The lady is in Minneapolis because I was supposed to play poker last night. I use the word poker loosely; We also play baseball, screw your neighbor, and have even played war for money. I also use the word money loosely. Last time I ended the night up over twenty dollars which, considering we play for nickels and dimes, means I had a stellar night. It's hard to get my six music industry guy friends on the same to organize a game, so when I had four on board I wrote the date in my calendar. Mere hours before I was to steal their money with my mad skills, I received three cancellations.

The lady sits in her room whenever I host poker night and is generally a good sport about not disrupting the guy talk with frequent visits. Needless to say it's boring for her so I always let her know as soon as we've settled on a date. This way she can make plans of her own. Hence the trip to Minny. Sometimes we all need time alone. While chilling with my lady has all the appropriate ingredients to provide a pleasant evening, the scarce "me" time is always a welcome occurrence. With no poker, I was going to get all the "me" time I needed.

For numerous reasons these last few weeks have been a mentally dizzying affair and the anxious, agitated state my brain resides reeks of nervous break down. It's brought on from too much and (strangely) too little going on. The list is long: Wedding plans, honeymoon plans, too much to do at work, no word on Seattle, family deaths, and now a financial blunder of sorts: Due to the poor responses for our wedding (Over forty percent of those invited have sent regrets) we are faced with coming in shy of our contractually defined food and beverage minimum to the tune of over two grand. While we were going to spend this money either way, this two grand is now just going to be handed over to the hotel in return for nothing. This hurts my frugal planning heart. My response to pressure varies. I'll rise to the occasion normally but this weekend I crumbled under the weight of it all. Crumbled as in sat in front of the TV, ate too much, and moped around sans lady. Needing a pick me up, I went to breakfast.

One of my greatest pleasures is this first meal of the day. The delicious food is partly the reason but it's also because breakfast is usually a mellow, un-rushed occurrence where I can regroup and unwind. For this reason even having breakfast alone is a pleasure. Parking at the counter, reading, and sipping coffee for an hour or two settles my soul. The dish washing station was directly in front of me. When my waitress would clean a few plates, the German gentleman next to me would exclaim "Herr Kaffee!" and answer any English to German translations asked of him. A chatty, coffee guzzling lady was to my left. Without my book, I would have suffered accounts of her grandchildren and perhaps worse.

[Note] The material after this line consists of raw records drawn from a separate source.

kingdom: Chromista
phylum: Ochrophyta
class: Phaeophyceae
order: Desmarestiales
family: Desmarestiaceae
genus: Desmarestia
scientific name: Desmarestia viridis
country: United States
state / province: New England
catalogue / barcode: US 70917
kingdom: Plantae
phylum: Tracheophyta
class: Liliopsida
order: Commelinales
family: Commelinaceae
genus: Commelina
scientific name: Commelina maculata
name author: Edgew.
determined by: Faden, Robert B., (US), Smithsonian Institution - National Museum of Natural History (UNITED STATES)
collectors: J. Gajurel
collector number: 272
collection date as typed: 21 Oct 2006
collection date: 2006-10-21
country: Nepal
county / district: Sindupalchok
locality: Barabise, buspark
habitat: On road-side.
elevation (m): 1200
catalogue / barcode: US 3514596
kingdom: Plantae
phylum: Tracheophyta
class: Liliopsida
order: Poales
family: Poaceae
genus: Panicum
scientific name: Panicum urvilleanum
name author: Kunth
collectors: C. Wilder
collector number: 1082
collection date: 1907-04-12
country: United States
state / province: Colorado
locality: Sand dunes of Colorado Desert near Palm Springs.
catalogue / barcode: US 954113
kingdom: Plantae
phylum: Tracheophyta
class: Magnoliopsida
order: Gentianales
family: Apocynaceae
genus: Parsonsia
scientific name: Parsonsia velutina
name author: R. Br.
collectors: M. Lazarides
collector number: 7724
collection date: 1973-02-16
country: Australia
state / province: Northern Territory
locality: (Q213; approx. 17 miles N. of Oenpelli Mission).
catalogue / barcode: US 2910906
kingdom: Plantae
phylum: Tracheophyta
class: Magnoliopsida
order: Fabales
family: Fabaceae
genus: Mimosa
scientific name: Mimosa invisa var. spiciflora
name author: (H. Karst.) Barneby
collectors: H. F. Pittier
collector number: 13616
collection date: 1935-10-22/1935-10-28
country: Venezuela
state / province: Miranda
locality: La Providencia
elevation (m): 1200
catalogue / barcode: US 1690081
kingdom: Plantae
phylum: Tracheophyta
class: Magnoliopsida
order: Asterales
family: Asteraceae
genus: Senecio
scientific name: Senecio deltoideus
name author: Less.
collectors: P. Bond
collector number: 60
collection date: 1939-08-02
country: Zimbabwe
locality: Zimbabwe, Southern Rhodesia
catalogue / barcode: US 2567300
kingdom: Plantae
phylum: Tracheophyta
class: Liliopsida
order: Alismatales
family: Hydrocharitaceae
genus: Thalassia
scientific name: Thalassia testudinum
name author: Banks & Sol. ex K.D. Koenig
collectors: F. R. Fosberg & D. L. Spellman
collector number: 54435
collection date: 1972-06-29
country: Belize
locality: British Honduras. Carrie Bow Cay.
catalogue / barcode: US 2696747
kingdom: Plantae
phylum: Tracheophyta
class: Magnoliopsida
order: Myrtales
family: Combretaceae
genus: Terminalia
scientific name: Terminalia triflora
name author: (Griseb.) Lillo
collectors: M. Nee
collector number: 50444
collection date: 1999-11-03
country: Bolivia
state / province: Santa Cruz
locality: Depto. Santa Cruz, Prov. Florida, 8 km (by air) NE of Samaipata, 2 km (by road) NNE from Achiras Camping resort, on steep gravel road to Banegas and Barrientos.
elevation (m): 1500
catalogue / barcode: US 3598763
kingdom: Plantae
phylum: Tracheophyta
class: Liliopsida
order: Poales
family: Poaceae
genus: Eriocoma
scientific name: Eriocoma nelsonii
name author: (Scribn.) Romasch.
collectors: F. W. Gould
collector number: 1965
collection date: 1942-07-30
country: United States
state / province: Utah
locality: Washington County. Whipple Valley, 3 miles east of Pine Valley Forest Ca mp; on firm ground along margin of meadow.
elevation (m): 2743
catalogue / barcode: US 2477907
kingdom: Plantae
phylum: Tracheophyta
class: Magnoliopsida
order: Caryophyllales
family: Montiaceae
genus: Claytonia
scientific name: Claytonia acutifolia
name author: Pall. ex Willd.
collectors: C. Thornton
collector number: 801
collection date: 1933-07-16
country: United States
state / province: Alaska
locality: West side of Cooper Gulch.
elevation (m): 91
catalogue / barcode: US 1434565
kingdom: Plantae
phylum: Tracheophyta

I loose track of how much coffee I've consumed when the refills / top offs occur constantly. Even so, I'm positive I was working on a fifth cup when I gazed into the rising steam for what seemed like minutes. An answer to my anxious melancholy rose with the steam from the coffee and I broke this beverage stare down with a vision of the lady's smiling face.

3 comments:

OCD OD said...

God, I can totally relate. That sucks though. Can you add some crazy fancy cake or something so at least you're getting something for your money? Or a specialty cocktail or something? Gah! How frustrating!

Unknown said...

nice article.

the image is great.

OCD OD said...

Is it your birthday today or tomorrow? I can't remember. I have something for you but I'm the worst mailer EVER! I might enlist John's help.